Borges afirmava, já no final da década de 1960, que o romance estava em declínio. Ao mesmo tempo defendia e projetava (como valores) a continuidade da história e da narrativa. O poeta argentino escrevia àquela altura que não veremos o dia em que “os homens se cansarão de contar e ouvir histórias”. O cinema, até meados do século 20, confirma em parte a previsão de Borges, ou seja, a sétima arte contribui para o encerramento do discurso romanesco, mas não deixa de lado a história nem as formas vertiginosas de narração. Pode-se dizer que a maioria dos realizadores ainda deposita bastante confiança nos poderes persuasivos da história, ainda que contada através das imagens. O diretor Raoul Walsh (Seu último refúgio, 1941) costumava dizer: “Se você não tem a história, você não tem nada!” (apud Martin Scorsese).
Por outros atalhos Borges se aproxima das ideias defendidas por Theodor W. Adorno. No ensaio “Posição do narrador no romance contemporâneo”, Adorno propõe o seguinte paradoxo: “não se pode mais narrar, embora a forma do romance exija a narração”. Para as condições atuais, mais anacrônico do que trazer à cena a argumentação do filósofo compositor a propósito do declínio da narrativa, talvez seja a aguda menção à “forma do romance”. Alguns caracterizarão isso como uma contradição entre termos. Forma? Alguém já disse que esconjurar um poema chamando-o de formal, é tautológico, pois poesia é forma, mesmo. Não foi à toa que a forma do romance só incorporou novas tensões e dimensões quando alguns prosadores resolveram tratar sua linguagem com um apetite de poetas. Esses prosadores da linguagem perceberam que a capacidade de conter artisticamente a mera existência (mimese artesanal) era uma impostura. Mas hoje o romance é sinônimo de passatempo cult, e não de forma.

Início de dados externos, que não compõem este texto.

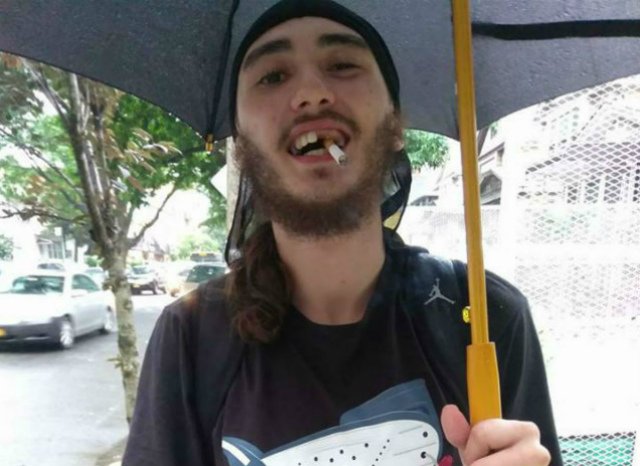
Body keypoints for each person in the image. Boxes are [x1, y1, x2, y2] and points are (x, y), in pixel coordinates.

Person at [123, 1, 561, 465]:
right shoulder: (191, 337)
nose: (312, 93)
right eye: (273, 76)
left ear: (396, 125)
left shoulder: (486, 316)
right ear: (241, 145)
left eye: (342, 65)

O romance contemporâneo (situemos sua abrangência, mais ou menos, desde o final do século 19 até agora), segundo Adorno, substitui a narração heroica, ao mesmo tempo em que a transforma em decorrência do subjetivismo do narrador, “que não tolera mais nenhuma matéria sem transformá-la, solapando assim o preceito épico da objetividade”. Em Morte em Veneza, por exemplo, acompanhamos os torneios de um narrador que tenta neutralizar a falência do próprio discurso, sua voz desce da épica ática para o solilóquio agônico. A passagem do discurso afirmativo do falo (epos) para o discurso intrincado do ônfalo (ego). Para Adorno o romance perdeu muitas de suas funções para a reportagem e para o cinema.
A visão joyceana que conjuga a ruptura com o realismo a uma ruptura com a linguagem discursiva foi esquecida pelos escritores de romances. Constantes em sua indiferença à objeção adorniana, segundo a qual o romance – tendo em vista a superação de sua crise de forma – precisaria se concentrar naquilo de que não é possível dar conta por meio do relato, os romancistas só querem saber de escrever histórias que se tranformem em filmes. Romances que não serão mais lidos (pois isto supõe releitura), mas vistos por comedores de pipoca.